E mi sa che hai sbagliato marito, allora, bella mia.
E poi questa benedetta parità dei sessi di cui tanto parlate, ogni otto marzo: ancora? Sul serio?
La qualità di una persona si valuta in base a molteplici aspetti, collegati al suo essere - appunto - essere umano, sul piano professionale, affettivo, solidale, familiare e tanto altro. Tutte cose non dipendenti dal suo avere la fiora o il piripirino. Ora: se continuate a voler affermare il vostro status sessuale come pari a quello opposto, fate - non solo una cosa inutile - ma perfino dannosa. Dovremmo, tutti quanti, non essere determinati dalla nostra sessualità e da ciò che essa comporta. Le donne non sono migliori degli uomini, gli uomini non sono migliori delle donne: siamo diversi e non potremmo - giustamente - mai essere uguali. Per fisiologia: omnis negatio est determinatio.
Poi però se trovate il riccone che vi fa sentire regine, e non dovete lavorare più un giorno nella vostra vita, va tutto bene. Ok.
Il punto è un altro: questa cesura sessuale (io donna wow, tu uomo bleah) ha avuto l'effetto esattamente contrario, determinando - di fatto - un capovolgimento e un ribaltamento dei diritti e dei doveri, a tratti imbarazzante. Quante volte avete letto, nelle locandine delle serate in discoteca, "ingresso free per le donne"? Qualcuna ci crede pure alla galanteria, alla cavalleria: no, voi entrate gratis perchè la figa tira, e chiama gli uomini, e gli uomini pagano, e vi offrono da bere (qualche volta per aumentare le possibilità di scoparvi nei bagni), e i soldini girano. Per proprietari del locale, per chi organizza, per chi sbiglietta: solitamente uomini (non tutti, ma tanti).

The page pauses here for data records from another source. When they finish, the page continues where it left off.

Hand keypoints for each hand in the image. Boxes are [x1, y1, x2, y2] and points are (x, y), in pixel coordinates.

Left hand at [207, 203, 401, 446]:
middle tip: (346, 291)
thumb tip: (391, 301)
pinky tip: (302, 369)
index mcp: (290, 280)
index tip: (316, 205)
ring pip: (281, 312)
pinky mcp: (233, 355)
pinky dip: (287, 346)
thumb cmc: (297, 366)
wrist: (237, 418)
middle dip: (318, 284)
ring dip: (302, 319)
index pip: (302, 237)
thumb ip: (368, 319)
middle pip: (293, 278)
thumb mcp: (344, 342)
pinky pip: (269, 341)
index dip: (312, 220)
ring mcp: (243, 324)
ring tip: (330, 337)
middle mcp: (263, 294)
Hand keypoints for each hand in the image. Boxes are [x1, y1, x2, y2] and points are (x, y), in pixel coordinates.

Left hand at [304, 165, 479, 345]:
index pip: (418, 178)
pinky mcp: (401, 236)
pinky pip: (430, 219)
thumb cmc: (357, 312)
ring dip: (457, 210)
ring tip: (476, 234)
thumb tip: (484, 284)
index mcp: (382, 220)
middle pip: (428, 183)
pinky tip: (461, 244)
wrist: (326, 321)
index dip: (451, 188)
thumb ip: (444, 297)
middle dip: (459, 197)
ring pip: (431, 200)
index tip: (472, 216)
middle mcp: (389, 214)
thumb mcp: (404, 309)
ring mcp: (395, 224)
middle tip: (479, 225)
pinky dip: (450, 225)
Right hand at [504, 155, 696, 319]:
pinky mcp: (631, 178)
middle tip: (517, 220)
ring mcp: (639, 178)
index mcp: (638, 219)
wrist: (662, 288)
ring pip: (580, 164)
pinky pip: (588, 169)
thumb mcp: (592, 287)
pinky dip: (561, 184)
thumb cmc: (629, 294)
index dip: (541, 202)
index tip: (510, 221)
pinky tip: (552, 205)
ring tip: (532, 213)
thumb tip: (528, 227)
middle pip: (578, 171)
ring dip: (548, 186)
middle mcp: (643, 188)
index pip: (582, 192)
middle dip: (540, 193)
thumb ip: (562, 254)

Durante qualche colloquio di lavoro, mi è stato chiesto se fossi sposata.
Come mai questa domanda?, ho chiesto io.
Eh, perchè si deve anche capire se hai intenzione o c'è la possibilità che resti incinta. Poi la devo pagare io, la tua gravidanza.
In un altro posto, dovendo scegliere tra due ragazze chi avrei dovuto assumere, mi è stato chiesto di non scegliere quella appena sposata, perchè: se questa resta incinta e ci molla, noi dobbiamo pagare anche un'altra persona che la sostituisca, e lei se ne sta a casa.
Eccola qua, la vostra parità, quella per cui lottate nelle pizzerie, con la gola squarciata dal karaoke e le tette di fuori, mentre i vostri stipendi - in ogni caso - saranno sempre più bassi del vostro collega uomo, e poi - se sarete vittime di stupro o violenza - ve la sarete cercata, e se il vostro ex vi minaccerà e renderà la vita impossibile, nessuno potrà fermarlo, perchè le forze dell'ordine hanno le mani legate, e vi tapperanno la bocca con un'infima quota rosa nel mare delle ingiustizie quotidiane, e dovrete scegliere se lavorare o avere un figlio, e poi sorriderete per una mimosa, dimenticando che in fondo - tutte le lotte delle donne del mondo - sono servite a poco, se poi vi perdete in uno spogliarello di un uomo unto e sudato su un cubo.
Probabilmente, non ha poi molto senso manifestare in memoria delle vittime di femminicidio, se poi la cattiveria che riservate ad altre donne è, a tratti, esemplare.
Se dovete fare le femministe, fate le femministe vere, quelle che credono in qualcosa, e non in una colazione tra femmine - dopo aver lasciato i bambini a scuola - a sparlare per due ore di altre femmine. Date un senso alle vostre vite, con garbo e intelligenza, e ribellatevi se un uomo è una merda: non fate di tutti gli uomini la merda.
Io, una marcia in più, so di averla quando faccio squadra col mio uomo che, devo dirlo, è incinto insieme a me. Una marcia in più, so di averla quando ottengo un buon risultato. Una marcia in più, so di averla quando faccio il bene.
Non perché sono donna, ma perché sono Valentina: il risultato di una mamma, ma anche di un papà.